I am a Fugitive from a Chain Gang

“How do you live?” “I steal.”

For me, there’s few actors of the Pre-Hays Code era that are especially likable enough to sell me on a film alone; James Cagney would be one. Another one for me is Paul Muni; I don’t know what it is about him, but I like him a lot. He’s a good actor, and he was prolific enough that he got to stretch his capabilities on a number of good roles. Of course, he would occasionally be given a roundabout, run-of-the-mill character to breathe life into, and that seems to be the case here. I am a Fugitive from a Chain Gang is a Mervyn LeRoy picture, and a more apropos title there could not be for a film such as this. They really went for the head of the nail on this one.

Muni plays James Allen, a soldier fresh out of the service who can’t seem to catch a break when it comes to employment. After running into a would-be friend, who takes him on an impromptu robbery and leaves him to get caught and pinned for the crime, he is sentenced to ten years of hard labor on a chain gang (a group of prisoners working the fields in labor, all connected by the ankles by chains, hence the name). Naturally, he escapes, thus becoming a fugitive from a chain gang; see what I did there? The story doesn’t end there, though; there’s an obligatory romantic subplot, a blackmailing scheme, and of course a number of close calls where he is almost caught. I delve a little more into the plot with this one, because there’s really very little else to talk about; it’s a good flick, and solidly entertaining in a 1930s fashion, but there wasn’t anything too standout about it. Not that I’m complaining, but it doesn’t make for a very compelling argument as to why this made the list. There was a section in the middle where time skips forward a number of times, represented by falling pages of a calendar, where the storytelling got a little stagnant and mired, and this continued for quite some time, so heads up on a particularly saggy middle portion.

As I mentioned, this is very watchable, mostly thanks to Muni and a story that knows exactly how to move forward in the way that it should.
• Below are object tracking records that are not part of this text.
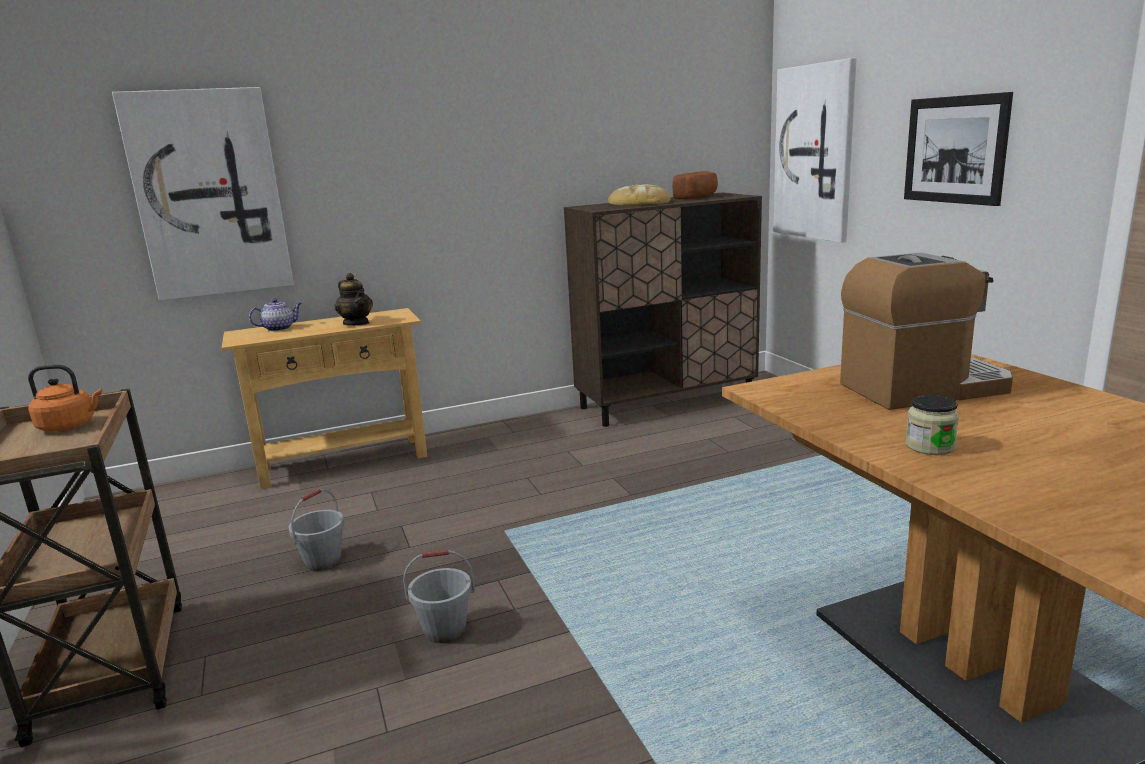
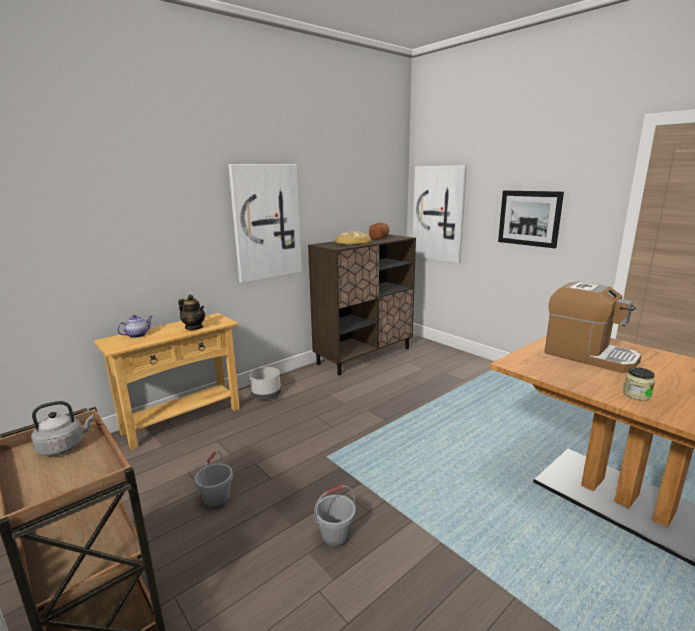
camera: 20 degrees left, 0 degrees up
orange kettle [28,365,102,432] -> grey kettle [31,401,94,456]
picture [112,87,294,301] -> picture moved to [228,164,302,283]
coffee machine [840,253,1013,410] -> coffee machine turned 75 degrees clockwise [545,281,641,373]
none -> grey planter [249,367,281,400]

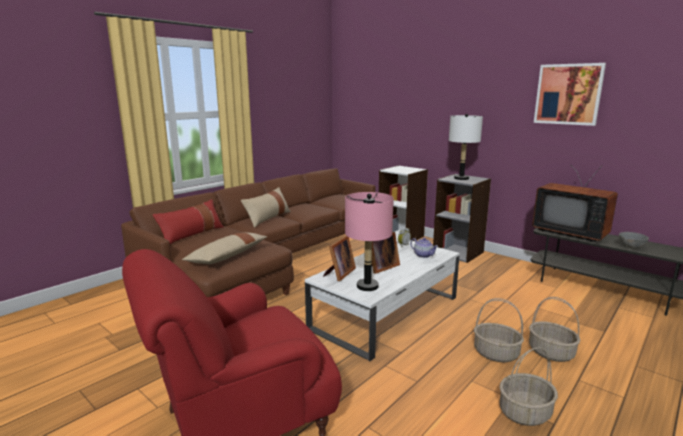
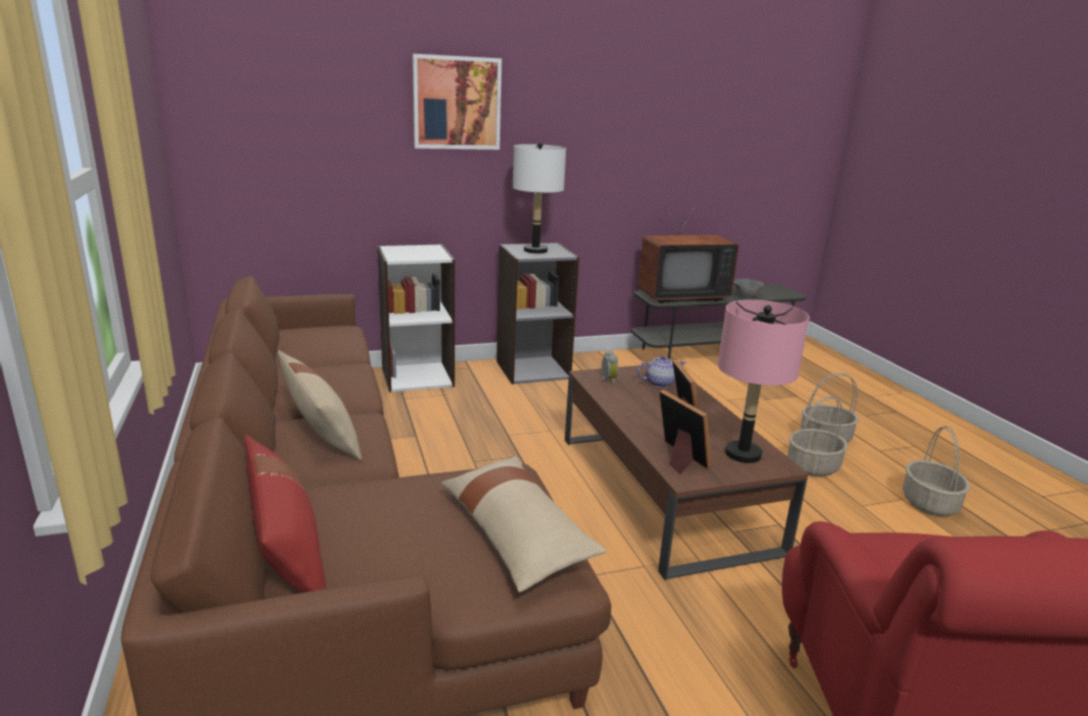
camera: 60 degrees left, 5 degrees up
white coffee table [305,238,460,361] -> brown coffee table [565,365,808,580]
picture [534,63,606,126] -> picture moved to [412,54,502,150]

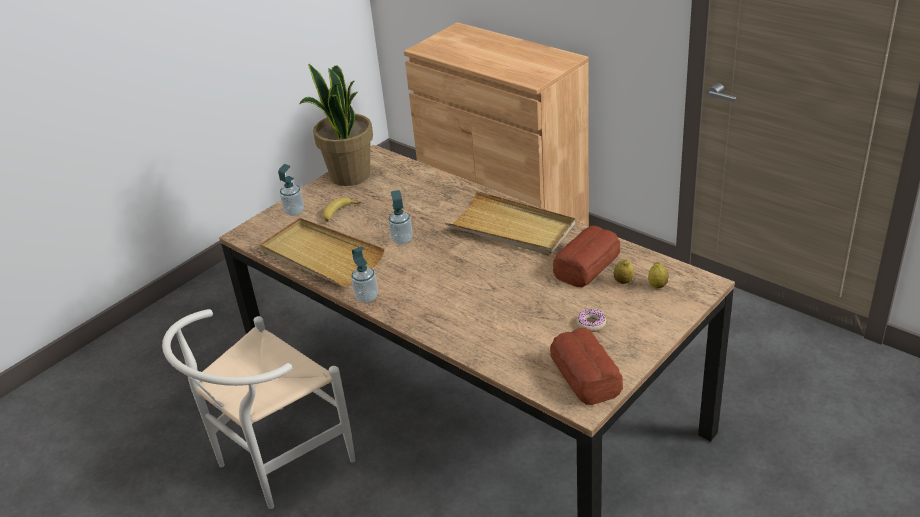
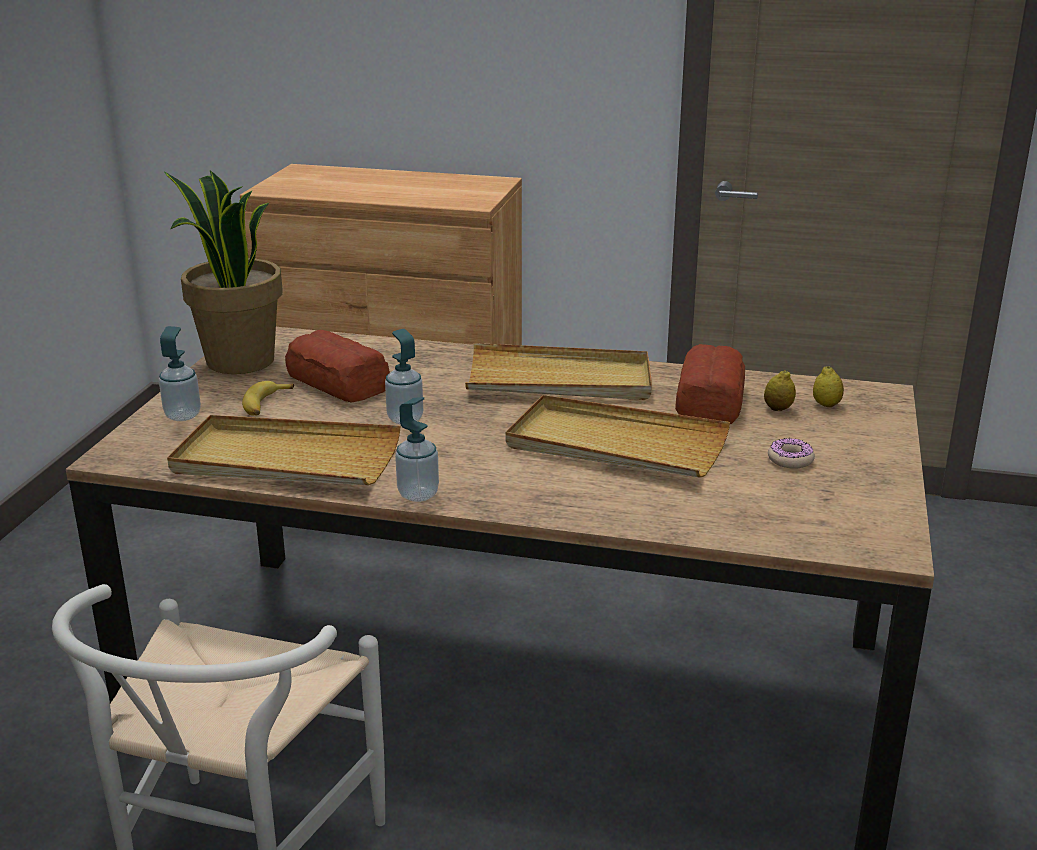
camera: 30 degrees left, 10 degrees down
bread [550,328,623,405] -> bread moved to [285,330,390,403]
none -> beige tray [505,395,730,478]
That being said, if you’re looking for something to wow you, this might not exactly meet your needs. That doesn’t mean you should write it off, though; it’s still a pretty darn good film. You just have to be in the right mindset to appreciate it, and not expect too much when enough will do. There’s very little reason for you to not give this one a shot, as long as you don’t detest old movies, but if you do, what the hell are you doing on this blog to begin with?